# Exercise objective
Copy out every item below word for word, leaving out the pictures.

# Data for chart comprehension
· · · · · · ·
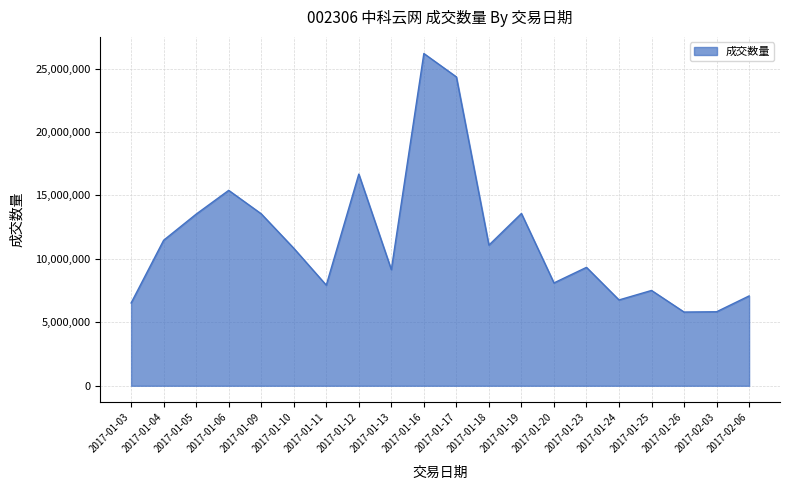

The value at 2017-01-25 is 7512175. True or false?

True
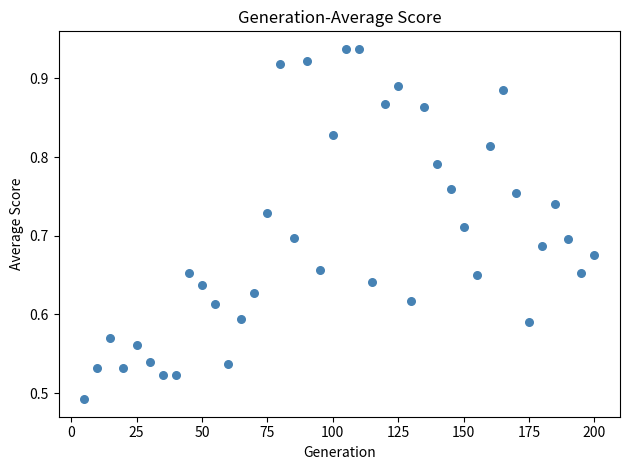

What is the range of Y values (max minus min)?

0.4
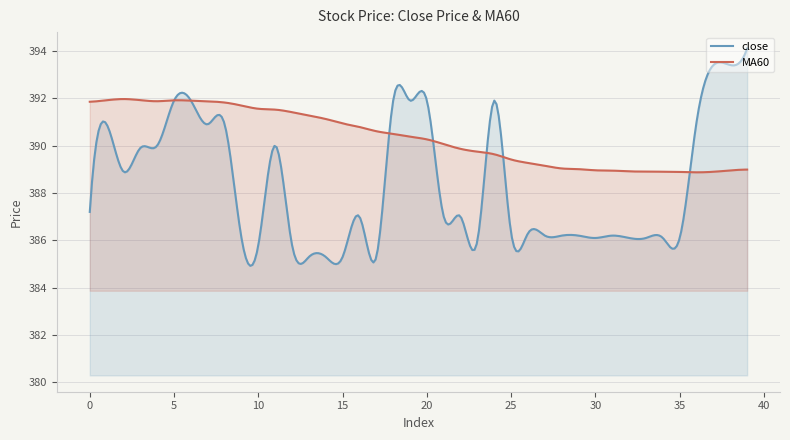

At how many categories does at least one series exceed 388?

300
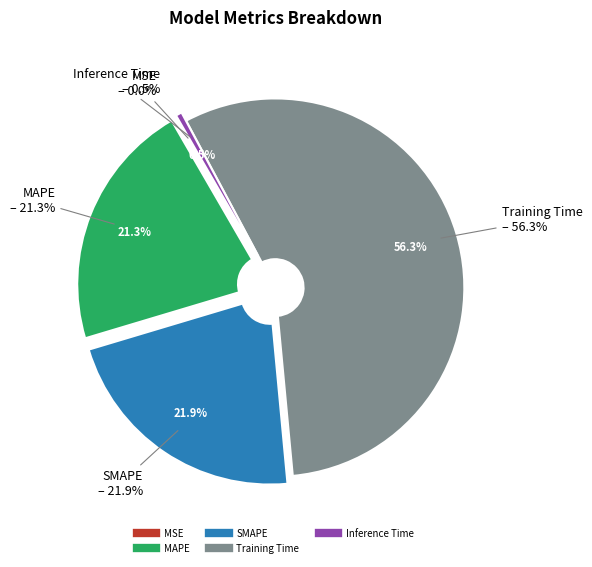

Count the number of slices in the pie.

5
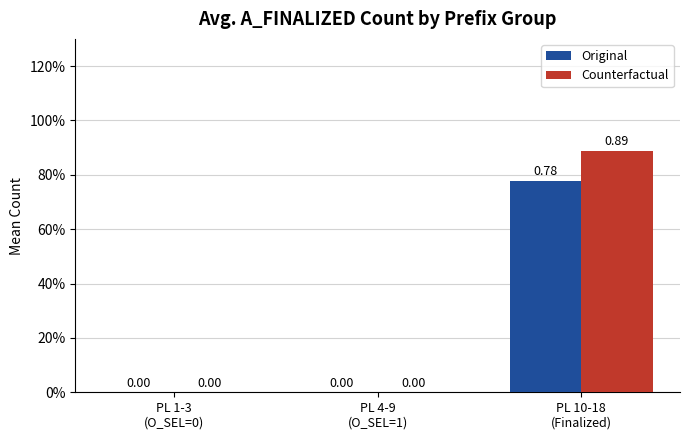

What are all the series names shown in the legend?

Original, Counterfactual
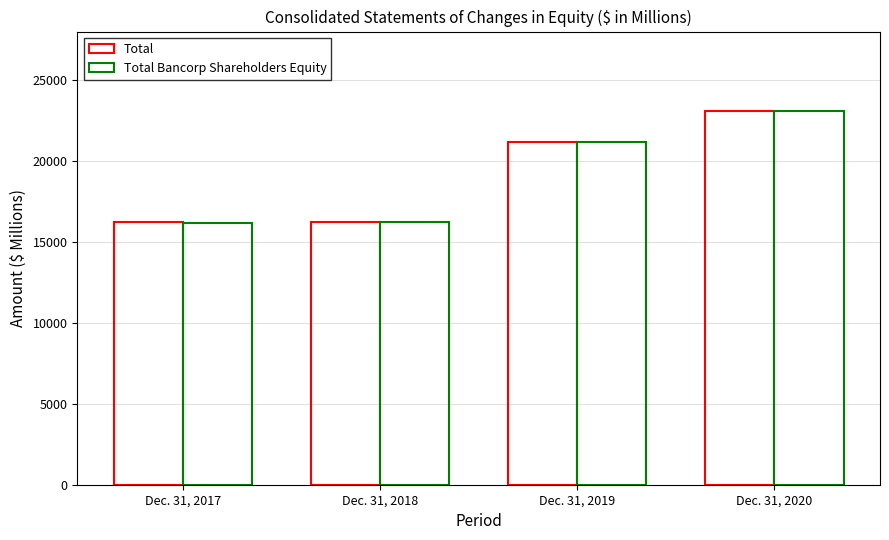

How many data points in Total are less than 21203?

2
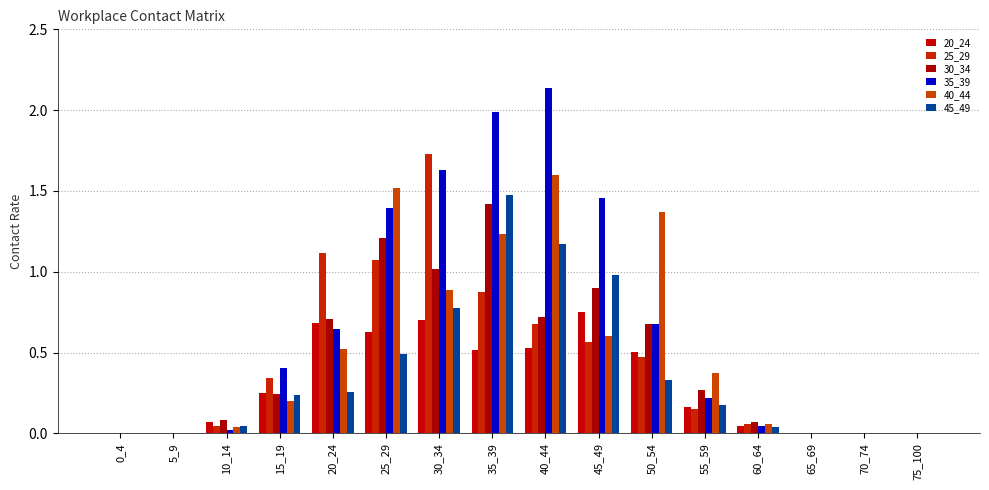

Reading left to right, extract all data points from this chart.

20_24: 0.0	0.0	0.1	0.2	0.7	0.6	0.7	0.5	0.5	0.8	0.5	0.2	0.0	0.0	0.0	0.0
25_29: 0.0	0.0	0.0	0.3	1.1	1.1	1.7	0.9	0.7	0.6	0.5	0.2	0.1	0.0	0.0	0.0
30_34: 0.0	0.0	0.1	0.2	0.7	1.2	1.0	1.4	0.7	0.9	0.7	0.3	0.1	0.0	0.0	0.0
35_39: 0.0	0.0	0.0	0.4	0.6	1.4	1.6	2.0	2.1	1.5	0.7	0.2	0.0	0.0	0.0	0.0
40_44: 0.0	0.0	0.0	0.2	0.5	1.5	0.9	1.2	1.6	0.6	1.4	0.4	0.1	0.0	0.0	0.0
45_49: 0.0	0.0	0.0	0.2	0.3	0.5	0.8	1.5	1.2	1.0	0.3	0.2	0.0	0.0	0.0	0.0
· · · · · · ·
# Task result
The value at 2017-01-25 is 7512175. True or false?

True

What is the range of Y values (max minus min)?

0.4

At how many categories does at least one series exceed 388?

300

Count the number of slices in the pie.

5

What are all the series names shown in the legend?

Original, Counterfactual

How many data points in Total are less than 21203?

2

Reading left to right, extract all data points from this chart.

20_24: 0.0	0.0	0.1	0.2	0.7	0.6	0.7	0.5	0.5	0.8	0.5	0.2	0.0	0.0	0.0	0.0
25_29: 0.0	0.0	0.0	0.3	1.1	1.1	1.7	0.9	0.7	0.6	0.5	0.2	0.1	0.0	0.0	0.0
30_34: 0.0	0.0	0.1	0.2	0.7	1.2	1.0	1.4	0.7	0.9	0.7	0.3	0.1	0.0	0.0	0.0
35_39: 0.0	0.0	0.0	0.4	0.6	1.4	1.6	2.0	2.1	1.5	0.7	0.2	0.0	0.0	0.0	0.0
40_44: 0.0	0.0	0.0	0.2	0.5	1.5	0.9	1.2	1.6	0.6	1.4	0.4	0.1	0.0	0.0	0.0
45_49: 0.0	0.0	0.0	0.2	0.3	0.5	0.8	1.5	1.2	1.0	0.3	0.2	0.0	0.0	0.0	0.0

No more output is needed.